Gambini consulta sa montre.
- Me concernant, je ne vais pas tarder à y aller. Ma femme m'attends à la maison. Je vais me faire tirer les oreilles, plaisanta-t-il tout en commençant à ranger ses affaires.
A ce moment-là, le téléphone au poste sonna. Les deux amis se regardèrent longuement avant que Gambini n'aille décrocher d'un pas nonchalant et de mettre la conversation sur hauts-parleurs.
- Commissariat de police de Harmsbrucks. Que puis-je faire pour vous ?
- UN CADAVRE ! s'écria la voix à l'autre bout du fil.
Puis on raccrocha le combiné.
- Une mauvaise blague très certainement, râla Gambini.
- Nous verrons bien si la personne rappelle, observa Hakim.
- C'est ça ! lâcha le capitaine Gambini tout en mettant la main devant sa bouche pour bailler. Enfin toi, moi je vais y aller... compléta-t-il. Bonne soirée.
Sur ce, il prit ses affaires, rinça sa tasse et la posa sur l'évier puis partit en claquant la porte. Le Capitaine Brunet se retrouvait seul, encore. Hakim s'installa sur son siège de bureau et s'assoupit. Trente minutes plus tard, il se réveilla en sursaut. Le téléphone sonnait. A peine eut-il le temps de décrocher l'appareil que la voix stridente déjà entendue auparavant lui cria, non, lui beugla dessus.

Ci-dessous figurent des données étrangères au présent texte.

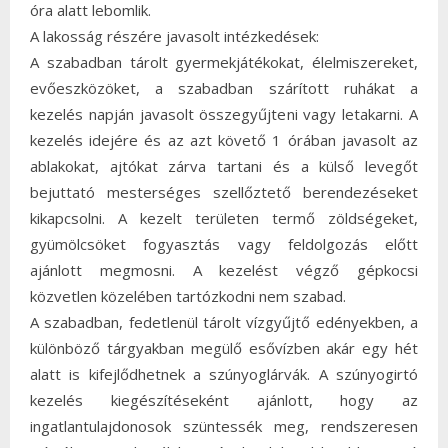
óra alatt lebomlik.
A lakosság részére javasolt intézkedések:
A szabadban tárolt gyermekjátékokat, élelmiszereket,
evőeszközöket, a szabadban szárított ruhákat a
kezelés napján javasolt összegyűjteni vagy letakarni. A
kezelés idejére és az azt követő 1 órában javasolt az
ablakokat, ajtókat zárva tartani és a külső levegőt
bejuttató mesterséges szellőztető berendezéseket
kikapcsolni. A kezelt területen termő zöldségeket,
gyümölcsöket fogyasztás vagy feldolgozás előtt
ajánlott megmosni. A kezelést végző gépkocsi
közvetlen közelében tartózkodni nem szabad.
A szabadban, fedetlenül tárolt vízgyűjtő edényekben, a
különböző tárgyakban megülő esővízben akár egy hét
alatt is kifejlődhetnek a szúnyoglárvák. A szúnyogirtó
kezelés kiegészítéseként ajánlott, hogy az
ingatlantulajdonosok szüntessék meg, rendszeresen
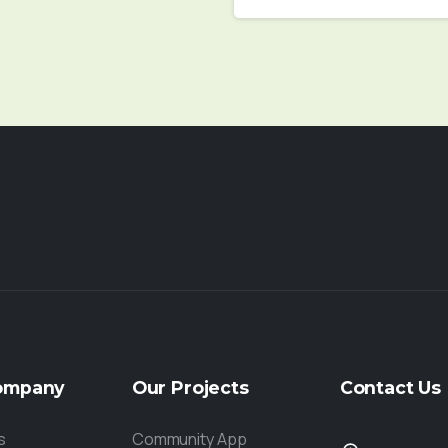
ompany
Our
Projects
Contact
Us
s
Community App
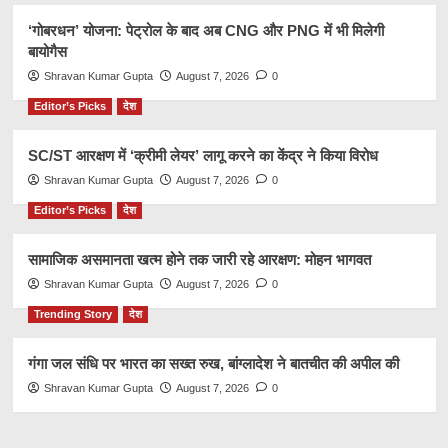
‘गोबरधन’ योजना: पेट्रोल के बाद अब CNG और PNG में भी मिलेगी
बायोगैस
Shravan Kumar Gupta
August 7, 2026
0
Editor’s Picks
देश
SC/ST आरक्षण में ‘क्रीमी लेयर’ लागू करने का केंद्र ने किया विरोध
Shravan Kumar Gupta
August 7, 2026
0
Editor’s Picks
देश
सामाजिक असमानता खत्म होने तक जारी रहे आरक्षण: मोहन भागवत
Shravan Kumar Gupta
August 7, 2026
0
Trending Story
देश
गंगा जल संधि पर भारत का सख्त रुख, बांग्लादेश ने बातचीत की अपील की
Shravan Kumar Gupta
August 7, 2026
0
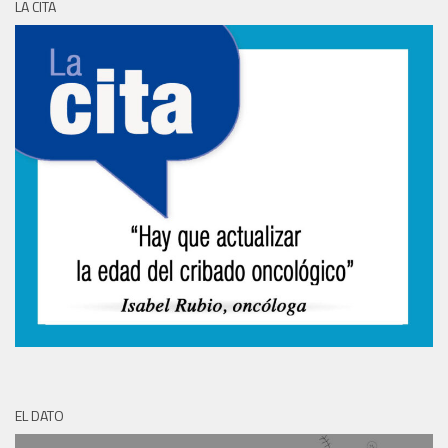
LA CITA
EL DATO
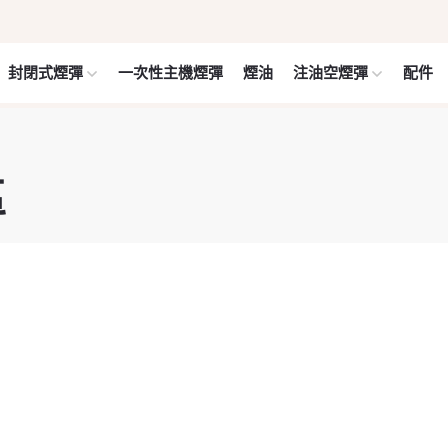
封閉式煙彈
一次性主機煙彈
煙油
注油空煙彈
配件
區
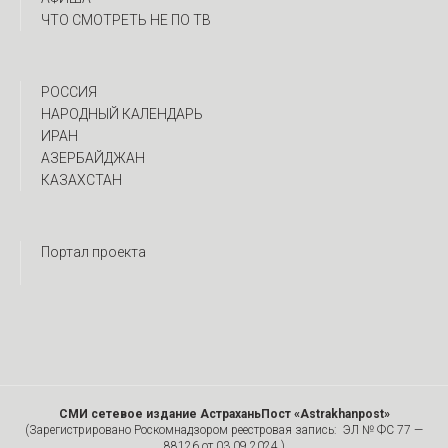
ЧТО СМОТРЕТЬ НЕ ПО ТВ
РОССИЯ
НАРОДНЫЙ КАЛЕНДАРЬ
ИРАН
АЗЕРБАЙДЖАН
КАЗАХСТАН
Портал проекта
СМИ сетевое издание АстраханьПост «Astrakhanpost»
(Зарегистрировано Роскомнадзором реестровая запись: ЭЛ № ФС 77 —
88126 от 03.09.2024.)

- ENFIN! ENFIN QUELQU'UN QUI ME RÉPOND ! ON SE DEMANDE FRANCHEMENT A QUOI SERVENT NOS IMPÔTS !? CA FAIT QUINZE FOIS QUE J'ESSAYE DE VOUS JOINDRE !
- Je suppose que vous n'appelez pas pour me parler de vos problèmes financiers, rétorqua Hakim, donc, qu'y a-t-il ?
Cette femme avait réussi à le mettre de mauvaise humeur en moins de trente secondes.
- En effet, cracha cette dernière vexée. Voilà, il se trouve que j'ai retrouvé un corps, sans vie, je précise, dans le lac.
Hakim Brunet eut un rictus. Allons bon, une folle encore... Il prit son ton le plus poli et observa :
- Madame, il me faudrait quelques précisions. De quel lac parlez-vous ? Où vous-trouvez actuellement pour qu'on puisse envoyer des hommes ? Et quel est votre nom ainsi que votre âge ?
- Je me trouve actuellement au lac de Dammhaige là où j'ai trouvé le corps.
Cette voix criarde lui disait quelque chose, une impression de déjà vu. C'était étrange.
- Je m'appelle Emilie Brunet, j'ai quarante et un ans.